Eighty-five high school students spent a day at the Stamford campus recently learning about the pros and cons of globalization.
The March 26 conference, “Globalization: A Double-Sided Coin or A Double-Edged Sword,” drew students from five Connecticut high schools.
It was organized by UConn’s Early College Experience program, in conjunction with the Stamford Campus, which houses the University’s Center for Globalization and Commerce.
The UConn Early College Experience (ECE) is a concurrent enrollment partnership that allows motivated students to take UConn courses at their high schools.
Every course taken through ECE is equivalent to the same course at the University, and all are taught by University-certified instructors.
This year, more than 5,100 students in 129 high schools are participating in the program.
Brian Boecherer, associate director of ECE, planned the conference to expand the reach of the program and enhance its impact on students.
The first part of the conference paired six groups of students for discussions with a UConn professor and a local business person, to hear different perspectives on globalization.
Boecherer says he wanted the students to be aware of contrasting points of view. Globalization is a highly charged topic, he says, that is often seen as either a positive force that speeds the economic sustainability of underdeveloped countries or as a negative movement that diminishes the importance of a nation and marginalizes the poor.
The students were charged with debating the merits of globalization. Boecherer asked each school to do research from the perspective of either an inter-governmental organization (IGO) –these typically favor globalization – or a particular country: these often don’t support the ideology.
The presentations were judged by a four-person panel, including Boecherer and ECE director Gillian Thorne.
| Kathleen Dechant, professor-in-residence of management, leads a discussion about globalization during a conference for high school students at the Stamford Campus on March 26.
|Photo by Kathy Harrison
The Bridgeport Aquaculture School earned first place.

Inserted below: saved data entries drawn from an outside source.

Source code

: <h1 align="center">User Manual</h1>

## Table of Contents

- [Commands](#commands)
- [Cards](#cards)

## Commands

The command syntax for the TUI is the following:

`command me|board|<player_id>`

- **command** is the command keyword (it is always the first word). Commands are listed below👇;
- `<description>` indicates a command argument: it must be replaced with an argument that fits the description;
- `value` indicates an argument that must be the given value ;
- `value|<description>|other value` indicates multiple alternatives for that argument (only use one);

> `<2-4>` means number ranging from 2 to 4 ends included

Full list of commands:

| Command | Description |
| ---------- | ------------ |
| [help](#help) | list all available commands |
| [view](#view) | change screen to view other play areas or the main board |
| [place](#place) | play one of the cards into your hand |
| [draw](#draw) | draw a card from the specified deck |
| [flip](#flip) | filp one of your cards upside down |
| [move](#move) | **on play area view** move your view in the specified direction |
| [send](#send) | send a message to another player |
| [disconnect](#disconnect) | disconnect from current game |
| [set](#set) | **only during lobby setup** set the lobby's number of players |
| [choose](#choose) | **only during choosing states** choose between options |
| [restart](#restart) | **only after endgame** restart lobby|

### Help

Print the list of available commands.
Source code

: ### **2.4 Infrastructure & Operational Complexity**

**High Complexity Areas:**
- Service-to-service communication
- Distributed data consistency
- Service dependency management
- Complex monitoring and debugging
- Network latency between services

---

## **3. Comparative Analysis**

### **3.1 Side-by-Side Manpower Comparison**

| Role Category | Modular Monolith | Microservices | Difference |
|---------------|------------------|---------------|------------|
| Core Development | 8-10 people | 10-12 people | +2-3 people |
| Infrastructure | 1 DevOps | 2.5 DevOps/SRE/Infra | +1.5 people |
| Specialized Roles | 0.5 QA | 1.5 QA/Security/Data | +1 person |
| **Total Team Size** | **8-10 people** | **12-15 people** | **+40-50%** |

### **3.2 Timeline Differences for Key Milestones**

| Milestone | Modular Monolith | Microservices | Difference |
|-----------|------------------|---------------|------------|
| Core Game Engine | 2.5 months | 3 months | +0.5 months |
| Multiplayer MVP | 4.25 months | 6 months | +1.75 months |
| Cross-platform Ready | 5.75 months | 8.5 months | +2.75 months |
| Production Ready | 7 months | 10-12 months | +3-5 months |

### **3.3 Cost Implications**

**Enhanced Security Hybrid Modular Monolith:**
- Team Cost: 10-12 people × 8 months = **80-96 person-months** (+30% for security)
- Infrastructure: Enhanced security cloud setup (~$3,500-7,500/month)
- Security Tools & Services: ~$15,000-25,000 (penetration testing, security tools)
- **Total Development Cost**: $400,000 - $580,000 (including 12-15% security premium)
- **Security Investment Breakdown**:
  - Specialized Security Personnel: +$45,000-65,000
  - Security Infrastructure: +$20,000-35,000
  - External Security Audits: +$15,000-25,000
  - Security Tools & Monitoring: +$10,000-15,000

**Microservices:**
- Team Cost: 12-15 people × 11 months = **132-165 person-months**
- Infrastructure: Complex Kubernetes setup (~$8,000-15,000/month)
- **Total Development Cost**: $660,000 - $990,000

The winners focused on environmental science in their presentation, which took the standpoint of South Korea.
The conference was particularly timely for the Bridgeport school, as several of the team members will travel to South Korea and Japan in May.
“Doing the research on South Korea, it was interesting to learn about its history and politics,” said Alyssa Demico, the team leader. “It got us much more interested in their culture, which we will get to see hands on when we visit.”
Morty Ortega, an associate professor of natural resources management at the Storrs campus and director of Global House, a living learning community, was one of the academic leaders for the forum.
“This was a great opportunity to bring the message to students about the environment in the international arena,” he said.
A group from RHAM High School in Hebron made a presentation representing Cuba’s point of view.
“We had just finished a project on dictatorships,” said Amy Nocton, a Spanish teacher at the school, “and this was a neat way to look at a country that we hadn’t yet explored in depth.”
Thorne said the globalization conference was the most ambitious event the ECE program has conducted off campus.
She said this type of collaborative effort with a regional campus helps gain exposure for ECE and she expects other events to follow soon.